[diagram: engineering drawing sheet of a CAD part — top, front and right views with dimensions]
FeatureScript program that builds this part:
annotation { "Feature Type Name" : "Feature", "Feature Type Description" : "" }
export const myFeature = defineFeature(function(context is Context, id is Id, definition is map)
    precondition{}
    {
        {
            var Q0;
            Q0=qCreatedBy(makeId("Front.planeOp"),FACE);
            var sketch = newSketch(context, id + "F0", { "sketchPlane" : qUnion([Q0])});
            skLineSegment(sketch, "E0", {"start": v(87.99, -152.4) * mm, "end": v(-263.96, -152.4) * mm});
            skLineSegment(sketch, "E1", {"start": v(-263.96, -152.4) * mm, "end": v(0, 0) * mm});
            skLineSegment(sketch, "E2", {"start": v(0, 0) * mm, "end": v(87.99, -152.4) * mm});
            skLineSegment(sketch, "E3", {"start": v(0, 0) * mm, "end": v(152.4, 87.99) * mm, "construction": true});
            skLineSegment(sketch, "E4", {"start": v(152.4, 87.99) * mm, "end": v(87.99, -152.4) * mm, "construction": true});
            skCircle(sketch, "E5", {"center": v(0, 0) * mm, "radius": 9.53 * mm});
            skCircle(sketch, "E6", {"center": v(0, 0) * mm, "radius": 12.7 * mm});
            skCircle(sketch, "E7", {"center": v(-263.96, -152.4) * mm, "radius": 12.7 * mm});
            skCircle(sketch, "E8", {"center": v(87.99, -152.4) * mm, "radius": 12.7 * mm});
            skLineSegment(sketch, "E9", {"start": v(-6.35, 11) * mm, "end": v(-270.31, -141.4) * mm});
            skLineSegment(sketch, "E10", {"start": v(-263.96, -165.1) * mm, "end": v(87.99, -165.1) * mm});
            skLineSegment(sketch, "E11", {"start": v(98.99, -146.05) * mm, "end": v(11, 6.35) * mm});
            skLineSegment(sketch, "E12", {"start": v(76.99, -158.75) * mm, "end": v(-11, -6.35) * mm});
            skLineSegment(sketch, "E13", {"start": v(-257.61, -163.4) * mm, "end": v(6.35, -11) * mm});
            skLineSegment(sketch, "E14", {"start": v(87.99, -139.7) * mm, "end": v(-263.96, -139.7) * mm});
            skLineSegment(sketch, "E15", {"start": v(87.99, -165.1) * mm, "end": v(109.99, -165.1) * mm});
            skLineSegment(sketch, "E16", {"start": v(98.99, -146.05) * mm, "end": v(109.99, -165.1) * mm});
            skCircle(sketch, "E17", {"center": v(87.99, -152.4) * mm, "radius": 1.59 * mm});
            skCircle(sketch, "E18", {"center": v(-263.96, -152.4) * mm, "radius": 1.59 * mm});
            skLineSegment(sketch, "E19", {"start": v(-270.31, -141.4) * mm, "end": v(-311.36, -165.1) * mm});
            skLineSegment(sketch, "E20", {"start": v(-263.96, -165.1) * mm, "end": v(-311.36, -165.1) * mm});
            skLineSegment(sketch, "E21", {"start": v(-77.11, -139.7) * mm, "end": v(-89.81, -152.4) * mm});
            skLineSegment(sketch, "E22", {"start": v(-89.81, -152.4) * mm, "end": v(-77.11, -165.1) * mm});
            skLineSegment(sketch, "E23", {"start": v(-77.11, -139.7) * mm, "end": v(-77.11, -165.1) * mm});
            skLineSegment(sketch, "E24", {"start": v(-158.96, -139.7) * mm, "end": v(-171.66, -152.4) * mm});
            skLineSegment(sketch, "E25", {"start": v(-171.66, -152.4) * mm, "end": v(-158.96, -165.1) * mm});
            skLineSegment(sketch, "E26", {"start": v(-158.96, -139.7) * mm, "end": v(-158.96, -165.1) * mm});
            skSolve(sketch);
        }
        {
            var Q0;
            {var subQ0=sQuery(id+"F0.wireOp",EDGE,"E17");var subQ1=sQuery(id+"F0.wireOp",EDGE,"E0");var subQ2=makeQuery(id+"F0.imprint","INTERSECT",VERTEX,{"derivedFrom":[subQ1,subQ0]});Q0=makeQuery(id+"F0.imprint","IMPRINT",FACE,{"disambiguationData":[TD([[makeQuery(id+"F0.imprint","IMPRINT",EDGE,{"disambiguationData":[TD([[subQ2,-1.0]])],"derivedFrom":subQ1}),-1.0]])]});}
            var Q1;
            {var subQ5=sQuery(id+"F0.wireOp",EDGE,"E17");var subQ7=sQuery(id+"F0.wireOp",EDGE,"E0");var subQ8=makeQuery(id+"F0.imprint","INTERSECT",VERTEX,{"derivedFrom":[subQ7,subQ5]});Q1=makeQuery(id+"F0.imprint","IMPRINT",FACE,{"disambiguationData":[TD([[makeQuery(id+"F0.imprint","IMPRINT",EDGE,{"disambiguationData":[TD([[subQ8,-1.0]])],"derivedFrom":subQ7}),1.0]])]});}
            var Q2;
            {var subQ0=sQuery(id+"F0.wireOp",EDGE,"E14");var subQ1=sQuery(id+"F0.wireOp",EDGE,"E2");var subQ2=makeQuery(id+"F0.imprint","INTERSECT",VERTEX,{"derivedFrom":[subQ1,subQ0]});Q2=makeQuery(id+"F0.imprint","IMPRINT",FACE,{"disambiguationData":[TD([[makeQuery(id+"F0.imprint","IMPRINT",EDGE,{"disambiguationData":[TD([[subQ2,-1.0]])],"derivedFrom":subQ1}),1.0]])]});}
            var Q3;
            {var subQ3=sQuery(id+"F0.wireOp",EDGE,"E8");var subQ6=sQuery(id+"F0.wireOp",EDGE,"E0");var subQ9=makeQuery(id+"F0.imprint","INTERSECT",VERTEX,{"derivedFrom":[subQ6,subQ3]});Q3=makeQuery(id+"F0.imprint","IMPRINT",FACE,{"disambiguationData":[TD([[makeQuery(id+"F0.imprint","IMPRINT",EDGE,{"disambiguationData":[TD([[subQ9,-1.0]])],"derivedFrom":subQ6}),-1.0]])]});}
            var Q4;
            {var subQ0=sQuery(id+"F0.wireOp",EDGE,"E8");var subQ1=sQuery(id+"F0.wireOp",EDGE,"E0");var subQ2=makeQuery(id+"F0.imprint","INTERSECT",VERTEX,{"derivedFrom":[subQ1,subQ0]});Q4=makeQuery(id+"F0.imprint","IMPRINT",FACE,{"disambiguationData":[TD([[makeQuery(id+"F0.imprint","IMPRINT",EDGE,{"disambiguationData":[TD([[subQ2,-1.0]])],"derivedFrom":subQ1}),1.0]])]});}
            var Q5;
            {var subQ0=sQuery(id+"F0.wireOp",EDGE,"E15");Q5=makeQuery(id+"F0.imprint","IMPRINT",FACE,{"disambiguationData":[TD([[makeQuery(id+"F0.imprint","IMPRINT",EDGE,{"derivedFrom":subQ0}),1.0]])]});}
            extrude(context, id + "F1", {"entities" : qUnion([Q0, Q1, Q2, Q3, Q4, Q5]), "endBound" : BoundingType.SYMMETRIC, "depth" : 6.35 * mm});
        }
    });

■ DESCRIPTION OF THE TASK: Update the entries above by replacing "myFeature" with "triangleFrame" and keeping every other line unchanged.

■ FINAL RESULT:
[diagram: engineering drawing sheet of a CAD part — top, front and right views with dimensions]
FeatureScript program that builds this part:
annotation { "Feature Type Name" : "Feature", "Feature Type Description" : "" }
export const triangleFrame = defineFeature(function(context is Context, id is Id, definition is map)
    precondition{}
    {
        {
            var Q0;
            Q0=qCreatedBy(makeId("Front.planeOp"),FACE);
            var sketch = newSketch(context, id + "F0", { "sketchPlane" : qUnion([Q0])});
            skLineSegment(sketch, "E0", {"start": v(87.99, -152.4) * mm, "end": v(-263.96, -152.4) * mm});
            skLineSegment(sketch, "E1", {"start": v(-263.96, -152.4) * mm, "end": v(0, 0) * mm});
            skLineSegment(sketch, "E2", {"start": v(0, 0) * mm, "end": v(87.99, -152.4) * mm});
            skLineSegment(sketch, "E3", {"start": v(0, 0) * mm, "end": v(152.4, 87.99) * mm, "construction": true});
            skLineSegment(sketch, "E4", {"start": v(152.4, 87.99) * mm, "end": v(87.99, -152.4) * mm, "construction": true});
            skCircle(sketch, "E5", {"center": v(0, 0) * mm, "radius": 9.53 * mm});
            skCircle(sketch, "E6", {"center": v(0, 0) * mm, "radius": 12.7 * mm});
            skCircle(sketch, "E7", {"center": v(-263.96, -152.4) * mm, "radius": 12.7 * mm});
            skCircle(sketch, "E8", {"center": v(87.99, -152.4) * mm, "radius": 12.7 * mm});
            skLineSegment(sketch, "E9", {"start": v(-6.35, 11) * mm, "end": v(-270.31, -141.4) * mm});
            skLineSegment(sketch, "E10", {"start": v(-263.96, -165.1) * mm, "end": v(87.99, -165.1) * mm});
            skLineSegment(sketch, "E11", {"start": v(98.99, -146.05) * mm, "end": v(11, 6.35) * mm});
            skLineSegment(sketch, "E12", {"start": v(76.99, -158.75) * mm, "end": v(-11, -6.35) * mm});
            skLineSegment(sketch, "E13", {"start": v(-257.61, -163.4) * mm, "end": v(6.35, -11) * mm});
            skLineSegment(sketch, "E14", {"start": v(87.99, -139.7) * mm, "end": v(-263.96, -139.7) * mm});
            skLineSegment(sketch, "E15", {"start": v(87.99, -165.1) * mm, "end": v(109.99, -165.1) * mm});
            skLineSegment(sketch, "E16", {"start": v(98.99, -146.05) * mm, "end": v(109.99, -165.1) * mm});
            skCircle(sketch, "E17", {"center": v(87.99, -152.4) * mm, "radius": 1.59 * mm});
            skCircle(sketch, "E18", {"center": v(-263.96, -152.4) * mm, "radius": 1.59 * mm});
            skLineSegment(sketch, "E19", {"start": v(-270.31, -141.4) * mm, "end": v(-311.36, -165.1) * mm});
            skLineSegment(sketch, "E20", {"start": v(-263.96, -165.1) * mm, "end": v(-311.36, -165.1) * mm});
            skLineSegment(sketch, "E21", {"start": v(-77.11, -139.7) * mm, "end": v(-89.81, -152.4) * mm});
            skLineSegment(sketch, "E22", {"start": v(-89.81, -152.4) * mm, "end": v(-77.11, -165.1) * mm});
            skLineSegment(sketch, "E23", {"start": v(-77.11, -139.7) * mm, "end": v(-77.11, -165.1) * mm});
            skLineSegment(sketch, "E24", {"start": v(-158.96, -139.7) * mm, "end": v(-171.66, -152.4) * mm});
            skLineSegment(sketch, "E25", {"start": v(-171.66, -152.4) * mm, "end": v(-158.96, -165.1) * mm});
            skLineSegment(sketch, "E26", {"start": v(-158.96, -139.7) * mm, "end": v(-158.96, -165.1) * mm});
            skSolve(sketch);
        }
        {
            var Q0;
            {var subQ0=sQuery(id+"F0.wireOp",EDGE,"E17");var subQ1=sQuery(id+"F0.wireOp",EDGE,"E0");var subQ2=makeQuery(id+"F0.imprint","INTERSECT",VERTEX,{"derivedFrom":[subQ1,subQ0]});Q0=makeQuery(id+"F0.imprint","IMPRINT",FACE,{"disambiguationData":[TD([[makeQuery(id+"F0.imprint","IMPRINT",EDGE,{"disambiguationData":[TD([[subQ2,-1.0]])],"derivedFrom":subQ1}),-1.0]])]});}
            var Q1;
            {var subQ5=sQuery(id+"F0.wireOp",EDGE,"E17");var subQ7=sQuery(id+"F0.wireOp",EDGE,"E0");var subQ8=makeQuery(id+"F0.imprint","INTERSECT",VERTEX,{"derivedFrom":[subQ7,subQ5]});Q1=makeQuery(id+"F0.imprint","IMPRINT",FACE,{"disambiguationData":[TD([[makeQuery(id+"F0.imprint","IMPRINT",EDGE,{"disambiguationData":[TD([[subQ8,-1.0]])],"derivedFrom":subQ7}),1.0]])]});}
            var Q2;
            {var subQ0=sQuery(id+"F0.wireOp",EDGE,"E14");var subQ1=sQuery(id+"F0.wireOp",EDGE,"E2");var subQ2=makeQuery(id+"F0.imprint","INTERSECT",VERTEX,{"derivedFrom":[subQ1,subQ0]});Q2=makeQuery(id+"F0.imprint","IMPRINT",FACE,{"disambiguationData":[TD([[makeQuery(id+"F0.imprint","IMPRINT",EDGE,{"disambiguationData":[TD([[subQ2,-1.0]])],"derivedFrom":subQ1}),1.0]])]});}
            var Q3;
            {var subQ3=sQuery(id+"F0.wireOp",EDGE,"E8");var subQ6=sQuery(id+"F0.wireOp",EDGE,"E0");var subQ9=makeQuery(id+"F0.imprint","INTERSECT",VERTEX,{"derivedFrom":[subQ6,subQ3]});Q3=makeQuery(id+"F0.imprint","IMPRINT",FACE,{"disambiguationData":[TD([[makeQuery(id+"F0.imprint","IMPRINT",EDGE,{"disambiguationData":[TD([[subQ9,-1.0]])],"derivedFrom":subQ6}),-1.0]])]});}
            var Q4;
            {var subQ0=sQuery(id+"F0.wireOp",EDGE,"E8");var subQ1=sQuery(id+"F0.wireOp",EDGE,"E0");var subQ2=makeQuery(id+"F0.imprint","INTERSECT",VERTEX,{"derivedFrom":[subQ1,subQ0]});Q4=makeQuery(id+"F0.imprint","IMPRINT",FACE,{"disambiguationData":[TD([[makeQuery(id+"F0.imprint","IMPRINT",EDGE,{"disambiguationData":[TD([[subQ2,-1.0]])],"derivedFrom":subQ1}),1.0]])]});}
            var Q5;
            {var subQ0=sQuery(id+"F0.wireOp",EDGE,"E15");Q5=makeQuery(id+"F0.imprint","IMPRINT",FACE,{"disambiguationData":[TD([[makeQuery(id+"F0.imprint","IMPRINT",EDGE,{"derivedFrom":subQ0}),1.0]])]});}
            extrude(context, id + "F1", {"entities" : qUnion([Q0, Q1, Q2, Q3, Q4, Q5]), "endBound" : BoundingType.SYMMETRIC, "depth" : 6.35 * mm});
        }
    });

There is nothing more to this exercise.